Dr Anna Goodman was the local principal investigator for the study at Guy’s and St Thomas’. She said: “We are so grateful to those participants who gave their time and were incredibly patient in this trial. This kind of vaccine has been used for decades for other diseases and is the basis of many vaccines we have all received through our lives. Having more types of vaccines available will give people more options for their vaccination regime. A range of vaccines for all countries means more people can be vaccinated.”

Professor Paul Heath, Novavax Phase 3 trial Chief Investigator and Professor of Paediatric Infectious Diseases at St George’s University Hospitals NHS Foundation Trust said: “On behalf of the participants and trial teams I am delighted that the MHRA have now authorised the Novavax vaccine, in addition to the recent authorisations from the World Health Organisation and the European Commission.

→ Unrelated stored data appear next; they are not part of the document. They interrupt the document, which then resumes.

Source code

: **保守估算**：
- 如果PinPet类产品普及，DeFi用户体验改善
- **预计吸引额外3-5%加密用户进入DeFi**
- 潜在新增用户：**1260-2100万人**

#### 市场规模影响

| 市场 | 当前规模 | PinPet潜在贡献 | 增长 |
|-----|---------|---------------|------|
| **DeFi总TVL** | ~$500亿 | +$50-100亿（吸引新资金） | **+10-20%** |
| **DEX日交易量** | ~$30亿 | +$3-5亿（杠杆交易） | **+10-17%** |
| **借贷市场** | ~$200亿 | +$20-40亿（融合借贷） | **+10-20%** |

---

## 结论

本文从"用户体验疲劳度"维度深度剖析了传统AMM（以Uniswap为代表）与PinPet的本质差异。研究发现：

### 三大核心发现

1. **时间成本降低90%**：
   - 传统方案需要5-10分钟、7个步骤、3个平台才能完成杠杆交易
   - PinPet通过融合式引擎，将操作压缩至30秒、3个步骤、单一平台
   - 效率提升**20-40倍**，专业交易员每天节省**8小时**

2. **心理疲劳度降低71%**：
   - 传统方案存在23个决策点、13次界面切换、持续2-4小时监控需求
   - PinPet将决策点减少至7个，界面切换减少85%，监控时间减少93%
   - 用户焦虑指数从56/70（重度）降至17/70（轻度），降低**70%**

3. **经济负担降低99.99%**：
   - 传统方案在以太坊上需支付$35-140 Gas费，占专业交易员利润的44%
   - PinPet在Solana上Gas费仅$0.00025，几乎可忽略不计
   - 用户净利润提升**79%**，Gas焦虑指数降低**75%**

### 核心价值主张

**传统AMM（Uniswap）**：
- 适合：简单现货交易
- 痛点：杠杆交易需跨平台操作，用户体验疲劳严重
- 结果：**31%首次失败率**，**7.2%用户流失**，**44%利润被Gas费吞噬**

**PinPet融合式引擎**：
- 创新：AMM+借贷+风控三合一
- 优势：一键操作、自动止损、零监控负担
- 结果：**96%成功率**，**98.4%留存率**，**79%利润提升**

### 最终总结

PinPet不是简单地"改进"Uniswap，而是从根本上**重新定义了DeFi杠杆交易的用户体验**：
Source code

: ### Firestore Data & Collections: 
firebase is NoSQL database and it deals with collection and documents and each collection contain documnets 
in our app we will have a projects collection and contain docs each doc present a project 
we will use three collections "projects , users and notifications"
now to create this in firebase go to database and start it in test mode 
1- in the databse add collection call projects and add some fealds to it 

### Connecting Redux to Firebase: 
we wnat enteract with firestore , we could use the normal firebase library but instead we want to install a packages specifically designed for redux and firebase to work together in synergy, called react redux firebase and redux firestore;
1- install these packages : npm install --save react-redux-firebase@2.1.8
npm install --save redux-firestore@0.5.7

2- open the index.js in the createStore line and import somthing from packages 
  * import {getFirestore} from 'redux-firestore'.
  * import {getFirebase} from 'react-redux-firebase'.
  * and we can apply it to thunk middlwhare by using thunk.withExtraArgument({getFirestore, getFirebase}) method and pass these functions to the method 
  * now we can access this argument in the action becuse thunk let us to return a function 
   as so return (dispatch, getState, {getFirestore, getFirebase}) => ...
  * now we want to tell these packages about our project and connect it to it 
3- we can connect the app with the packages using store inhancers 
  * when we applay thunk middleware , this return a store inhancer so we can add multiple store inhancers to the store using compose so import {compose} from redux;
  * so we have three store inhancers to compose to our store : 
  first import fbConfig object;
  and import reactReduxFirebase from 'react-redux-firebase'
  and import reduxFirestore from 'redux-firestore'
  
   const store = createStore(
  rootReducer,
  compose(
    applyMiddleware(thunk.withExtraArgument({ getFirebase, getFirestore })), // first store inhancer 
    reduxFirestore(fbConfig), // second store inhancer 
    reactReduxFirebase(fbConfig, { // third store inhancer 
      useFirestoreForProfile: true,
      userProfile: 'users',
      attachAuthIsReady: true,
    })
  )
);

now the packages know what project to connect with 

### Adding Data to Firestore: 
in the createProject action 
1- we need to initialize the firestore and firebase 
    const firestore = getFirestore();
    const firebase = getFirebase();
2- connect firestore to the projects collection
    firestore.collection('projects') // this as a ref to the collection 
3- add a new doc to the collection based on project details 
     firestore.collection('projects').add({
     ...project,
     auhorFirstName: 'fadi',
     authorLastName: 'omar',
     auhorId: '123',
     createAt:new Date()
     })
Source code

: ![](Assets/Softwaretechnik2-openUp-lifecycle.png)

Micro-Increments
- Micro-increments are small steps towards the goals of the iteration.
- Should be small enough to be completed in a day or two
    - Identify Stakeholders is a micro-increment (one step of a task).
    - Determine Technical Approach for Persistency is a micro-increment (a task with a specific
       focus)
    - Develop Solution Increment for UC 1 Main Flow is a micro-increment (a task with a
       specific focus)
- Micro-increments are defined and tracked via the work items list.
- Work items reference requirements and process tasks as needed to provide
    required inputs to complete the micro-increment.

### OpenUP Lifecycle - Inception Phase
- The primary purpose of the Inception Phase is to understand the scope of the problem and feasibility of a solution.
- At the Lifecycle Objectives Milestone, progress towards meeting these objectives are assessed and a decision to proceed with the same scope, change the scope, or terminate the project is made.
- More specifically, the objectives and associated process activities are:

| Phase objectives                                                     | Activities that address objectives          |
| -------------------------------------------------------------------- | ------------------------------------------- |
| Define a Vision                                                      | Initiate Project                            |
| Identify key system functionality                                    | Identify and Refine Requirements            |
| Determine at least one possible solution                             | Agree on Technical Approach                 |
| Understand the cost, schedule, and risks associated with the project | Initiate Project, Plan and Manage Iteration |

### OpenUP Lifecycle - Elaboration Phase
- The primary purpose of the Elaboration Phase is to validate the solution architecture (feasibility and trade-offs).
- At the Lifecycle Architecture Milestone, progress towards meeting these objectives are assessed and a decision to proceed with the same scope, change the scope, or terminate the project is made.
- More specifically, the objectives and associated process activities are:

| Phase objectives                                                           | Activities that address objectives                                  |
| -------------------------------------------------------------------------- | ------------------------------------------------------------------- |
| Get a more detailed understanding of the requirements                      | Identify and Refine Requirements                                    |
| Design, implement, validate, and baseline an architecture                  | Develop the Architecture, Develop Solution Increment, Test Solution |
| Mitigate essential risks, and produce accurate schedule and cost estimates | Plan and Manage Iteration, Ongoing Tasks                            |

“The altruism, willingness and patience of the over 15,000 participants across the UK and that of the 33 trial teams has been exceptional. This has been despite huge challenges, including with certification and travel. The participants and teams alike should take great pride in their part in having brought another effective vaccine to the UK and, through the COVAX programme, to the global population.”

Stanley C. Erck, President and Chief Executive Officer, Novavax, said: “Novavax is proud to deliver a differentiated alternative to the current portfolio of vaccines – the first protein-based vaccine for the UK based on a well-understood technology that has been used for decades.

“We are tremendously grateful to the thousands of clinical trial participants and trial site investigators and staff across the UK, as well as the Vaccine Taskforce, for their ongoing support and vital contributions that made this possible, not only for Great Britain but also for our ability to achieve authorizations across the globe.”